### DOCUMENT PASSAGE
▶
Jade Osiberu’s “Gangs of Lagos” triumphs in spectacle – Jerry Chiemeke

When gangsters disguised in Adamu orisha attire murder his father, Obalola, a precocious boy, resorts to a life of crime. With his friends Ify and Gift, he takes to theft as a pastime until a fortuitous encounter with Kazeem and Nino, two middle-level crime lords in Isale-Eko. Impressed by Obalola’s intellect and bravery, Nino takes him under his wings, despite his mother’s displeasure, and promises to fund his education. These lofty dreams are cut to size when Nino is brutally murdered. The consequent bloodletting changes the lives of Obalola and his friends.

Vengeance, power, betrayal, and survival are recurring themes in Gangs of Lagos, a gritty crime thriller set in Lagos and spanning a decade and a half. Directed by Jade Osiberu (Isoken, Brotherhood), who co-writes with Kayode Jegede, the movie features a star-studded cast that comprises Tobi Bakre (Brotherhood), Adesua Etomi-Wellington (The Wedding Party, Sugar Rush), Olarotimi Fakunle, Chike -Ezekpeazu Osebuka, Chioma Chukwuka Akpotha, Bimbo Ademoye (Anikulapo), Tayo Faniran, Wasiu Alabi Pasuma, Damilola Ogunsi, Omoniyi Temidayo “Zlatan Ibile” Raphael, Black Kamoru, Idowu’ Yhemo Lee” Adeyemi and Iyabo Ojo.

With a runtime of 125 minutes, Gangs is reminiscent of Hollywood crime classics like Martin Scorsese’s Goodfellas (1990), Francis Ford Coppola’s The Godfather (1972) and Scorsese’s Gangs of New York (2002): you could draw parallels from the whipping of Henry Hill’s character in Goodfellas to the whipping of Obalola by his mother (Ojo), Nino’s personability hints at the charisma of Marlon Brando’s Vito Corleone, and the abattoir scene where Kazeem draws out an associate’s entrails with a dagger is a nod to Daniel Day-Lewis’ portrayal of Bill the Butcher in Gangs of New York.
◀
### WHAT IS REQUIRED
Write out the Gangs of Lagos review above word for word, from "With a runtime" down to "of New York.".

### INFORMATION PROVIDED
▶
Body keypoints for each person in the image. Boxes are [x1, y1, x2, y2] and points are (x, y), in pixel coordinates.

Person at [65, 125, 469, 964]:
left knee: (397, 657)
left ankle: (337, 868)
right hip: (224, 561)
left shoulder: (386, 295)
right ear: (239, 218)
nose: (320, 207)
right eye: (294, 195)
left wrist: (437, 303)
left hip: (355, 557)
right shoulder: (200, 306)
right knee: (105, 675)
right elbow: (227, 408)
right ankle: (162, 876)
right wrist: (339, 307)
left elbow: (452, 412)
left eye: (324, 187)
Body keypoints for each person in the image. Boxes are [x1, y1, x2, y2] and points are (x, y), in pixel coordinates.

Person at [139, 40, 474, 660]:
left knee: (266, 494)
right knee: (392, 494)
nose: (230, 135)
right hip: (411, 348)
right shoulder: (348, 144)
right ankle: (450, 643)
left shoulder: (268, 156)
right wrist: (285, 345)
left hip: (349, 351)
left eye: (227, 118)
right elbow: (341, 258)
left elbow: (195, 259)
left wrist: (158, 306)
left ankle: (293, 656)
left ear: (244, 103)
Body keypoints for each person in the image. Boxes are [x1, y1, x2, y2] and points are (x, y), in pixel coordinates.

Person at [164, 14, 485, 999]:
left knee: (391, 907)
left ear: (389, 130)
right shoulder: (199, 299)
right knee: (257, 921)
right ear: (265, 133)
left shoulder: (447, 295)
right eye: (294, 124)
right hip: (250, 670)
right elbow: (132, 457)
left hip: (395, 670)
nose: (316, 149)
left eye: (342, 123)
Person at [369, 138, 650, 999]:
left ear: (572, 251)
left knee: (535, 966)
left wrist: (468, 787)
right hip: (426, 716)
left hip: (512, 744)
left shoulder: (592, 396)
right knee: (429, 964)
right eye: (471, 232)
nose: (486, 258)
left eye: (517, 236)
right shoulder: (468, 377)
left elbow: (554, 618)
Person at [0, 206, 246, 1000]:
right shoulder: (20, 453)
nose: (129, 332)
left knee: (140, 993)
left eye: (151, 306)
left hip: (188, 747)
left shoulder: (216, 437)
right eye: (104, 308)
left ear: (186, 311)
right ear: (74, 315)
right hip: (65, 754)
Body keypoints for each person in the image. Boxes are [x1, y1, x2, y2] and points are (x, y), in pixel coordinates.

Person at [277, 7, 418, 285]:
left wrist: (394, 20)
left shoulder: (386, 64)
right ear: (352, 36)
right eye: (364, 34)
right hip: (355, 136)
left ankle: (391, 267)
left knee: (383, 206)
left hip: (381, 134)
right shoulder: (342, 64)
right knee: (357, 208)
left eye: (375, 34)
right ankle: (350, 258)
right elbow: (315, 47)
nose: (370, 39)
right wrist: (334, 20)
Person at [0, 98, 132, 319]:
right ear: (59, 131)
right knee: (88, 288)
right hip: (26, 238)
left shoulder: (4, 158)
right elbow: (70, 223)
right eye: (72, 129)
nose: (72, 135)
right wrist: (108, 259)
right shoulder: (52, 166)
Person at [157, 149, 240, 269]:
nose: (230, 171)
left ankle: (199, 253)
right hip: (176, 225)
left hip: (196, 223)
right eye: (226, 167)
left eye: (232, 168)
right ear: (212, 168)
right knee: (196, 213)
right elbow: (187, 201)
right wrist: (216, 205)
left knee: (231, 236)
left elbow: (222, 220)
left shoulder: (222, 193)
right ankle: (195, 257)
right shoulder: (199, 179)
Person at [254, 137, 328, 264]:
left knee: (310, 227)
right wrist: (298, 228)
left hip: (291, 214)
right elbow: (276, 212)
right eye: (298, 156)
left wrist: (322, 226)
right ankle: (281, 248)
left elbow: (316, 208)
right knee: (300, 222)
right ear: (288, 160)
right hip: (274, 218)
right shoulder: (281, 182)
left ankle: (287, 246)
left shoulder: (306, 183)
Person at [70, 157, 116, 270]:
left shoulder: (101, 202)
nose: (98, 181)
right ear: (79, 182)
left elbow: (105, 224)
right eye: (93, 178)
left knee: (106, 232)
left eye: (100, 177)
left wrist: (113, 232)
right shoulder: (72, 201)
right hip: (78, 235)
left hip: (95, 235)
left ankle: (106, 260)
◀
### WRITTEN ANSWER
With a runtime of 125 minutes, Gangs is reminiscent of Hollywood crime classics like Martin Scorsese’s Goodfellas (1990), Francis Ford Coppola’s The Godfather (1972) and Scorsese’s Gangs of New York (2002): you could draw parallels from the whipping of Henry Hill’s character in Goodfellas to the whipping of Obalola by his mother (Ojo), Nino’s personability hints at the charisma of Marlon Brando’s Vito Corleone, and the abattoir scene where Kazeem draws out an associate’s entrails with a dagger is a nod to Daniel Day-Lewis’ portrayal of Bill the Butcher in Gangs of New York.